I’m reading a book called The Culturally Savvy Christian by Dick Staub—had never heard of it before but it’s been mostly good so far. I don’t agree with some things that Staub says, but it does bring an incisive critique to both US American culture and evangelical Christian subculture.
Staub draws from the Biblical theme that every human is created in God’s image; we have intellectual, creative, and relational capacities. Therefore, our culture and faith’s superficiality will not truly satisfy us. What are we to do in the face of a “Christian community that has degenerated into an intellectually and artistically anemic subculture,” while the general public pursues “mindless, soulless, spiritually delusional” things? Staub notes that thoughtful Christians may feel trapped between a “popular culture attempting to build art without God and a religious culture that believes in a God disinterested in art” (xi). It is very similar to Scandal of the Evangelical Mind, but a critique of American culture is included along with the critique of evangelicalism. It would be weird, anyways, to think of Mark Noll throwing in mentions of “Fight Club” and weed in his books!
Since we are made in the image of God, we are not being fully human if we do not fulfill these capacities that God has granted us and that Jesus has redeemed for us. Staub quotes Christian art historian Hans Rookmaaker: “Jesus did not come to make us Christian; Jesus came to make us fully human” (xv). To be fully human is to utilize what God gave us and to intentionally involve ourselves in our community. We’re commanded to love God with all of our minds and to love others, but this can be a challenge in our consumerist, shallow, info-tainment society. In the middle of our high-speed internet, i-phones, plasma TVs, and the latest Britney/O.J./missing blonde woman drama, we are pulled away from important truths, such as:
“consumption does not satisfy, that the differential between wealth and poverty is unjust, that our neighbor is in need, and that the appropriate human response to people in need is sleeves-rolled-up service, not simply watching” (7).
Plus, what does it say about ourselves if we know more about the personal lives of celebrities and politicians that the goings-on—or even suffering—of people in our own neighborhood, church, and family?

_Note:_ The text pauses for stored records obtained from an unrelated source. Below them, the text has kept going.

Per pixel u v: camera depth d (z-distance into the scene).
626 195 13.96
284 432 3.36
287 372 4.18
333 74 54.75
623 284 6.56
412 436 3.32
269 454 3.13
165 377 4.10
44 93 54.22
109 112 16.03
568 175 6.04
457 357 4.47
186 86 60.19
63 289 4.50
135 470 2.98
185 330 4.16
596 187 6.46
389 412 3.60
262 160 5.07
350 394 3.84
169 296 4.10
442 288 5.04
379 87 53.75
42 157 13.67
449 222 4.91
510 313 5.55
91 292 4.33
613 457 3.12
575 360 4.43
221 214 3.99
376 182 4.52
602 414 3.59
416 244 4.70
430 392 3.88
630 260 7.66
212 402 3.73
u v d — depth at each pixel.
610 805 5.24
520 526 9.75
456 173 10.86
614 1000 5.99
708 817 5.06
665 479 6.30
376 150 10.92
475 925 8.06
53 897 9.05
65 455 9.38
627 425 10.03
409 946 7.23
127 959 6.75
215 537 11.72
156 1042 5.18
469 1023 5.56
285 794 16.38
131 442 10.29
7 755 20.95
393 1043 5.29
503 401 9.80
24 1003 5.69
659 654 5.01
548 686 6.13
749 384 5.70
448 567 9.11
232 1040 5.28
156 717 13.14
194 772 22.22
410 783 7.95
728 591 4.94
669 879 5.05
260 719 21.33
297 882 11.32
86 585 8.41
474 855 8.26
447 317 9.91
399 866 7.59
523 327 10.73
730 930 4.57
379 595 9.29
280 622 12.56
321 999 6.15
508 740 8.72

When I read this, I thought I was doing pretty well with avoiding the superficiality of our pop culture (okay, I do indulge in E! Entertainment Television occasionally, but whatever.) I mean, I read a lot, keep up with what’s going on in the world, and couldn’t care less about celebrity couples. I’ve realized the effects of our culture can run pretty deep, though. With the rise of television and the emphasis on visual images, we may have lost some pretty important conceptual tools. Staub cites E.B. White to illustrate that the visual may replace words: “TV has taken a big bite out of the written word. But words still count with me” (8).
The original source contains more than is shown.